Dr Andrei Popescu, member of the Security of Advanced Systems (SoAS) research group and the Foundations of Computation (FOX) research groups, has received distinguished paper awards at the last three POPL (Principle of Programming Languages) conferences.
POPL is one of the most prestigious conferences in Computer Science, a forum for the discussion of all aspects of programming languages and programming systems.
The three papers are:
- 2023 – Admissible Types-to-PERs Relativization in Higher-Order Logic (co-authored with Dmitriy Traytel)
- 2024 - Nominal Recursors as Epi-Recursors
- 2025 - Barendregt Convenes with Knaster and Tarski: Strong Rule Induction for Syntax with Bindings (co-authored with Jan van Brügge, James McKinna and Dmitriy Traytel)

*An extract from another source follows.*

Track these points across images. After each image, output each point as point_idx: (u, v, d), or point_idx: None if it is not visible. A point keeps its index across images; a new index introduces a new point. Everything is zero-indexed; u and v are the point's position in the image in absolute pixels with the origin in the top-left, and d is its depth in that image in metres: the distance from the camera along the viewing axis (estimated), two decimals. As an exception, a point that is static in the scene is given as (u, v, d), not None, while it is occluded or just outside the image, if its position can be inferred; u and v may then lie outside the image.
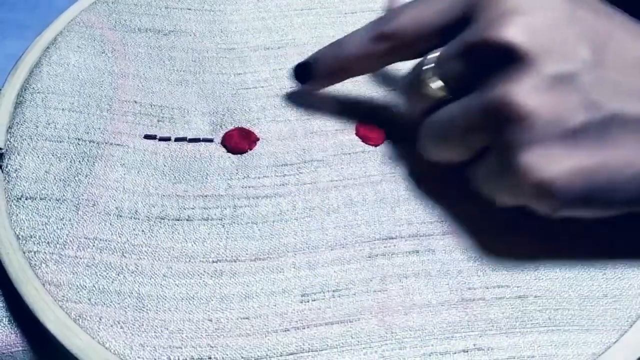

The best paper awards were given for work on formal reasoning principles, with applications to the design and implementation of proof assistants.
Andrei's work on the foundations of proof assistants is often applied to the development of a popular system called Isabelle, which is used for research by academics from the FOX group. It has formed the basis of several PhD theses and research grants in the FOX and SoAS research groups
Andrei said: "I am truly honoured and humbled by these awards. They come in the context of increasing recognition of proof assistant research within the broader areas of programming languages and formal methods.
"Proof assistants, also known as interactive theorem provers, are interactive tools used for the specification and verification of software and hardware systems, and for the formal certification of mathematical theorems. For example, what makes us sure that a critical system, such as a power grid controller, will operate without flaws? Testing is usually effective for detecting errors, but can almost never guarantee that all errors have been caught. Proof assistants are deployed to address this via comprehensive machine checked mathematical proofs that systems behave correctly.
"The above mentioned papers study inductive reasoning and transfer principles that allow researchers to write their proofs in a more hassle-free manner, enabling powerful automation support from the theorem proving engine. They build upon concepts from Nominal Logic, a versatile theory of names and bindings.”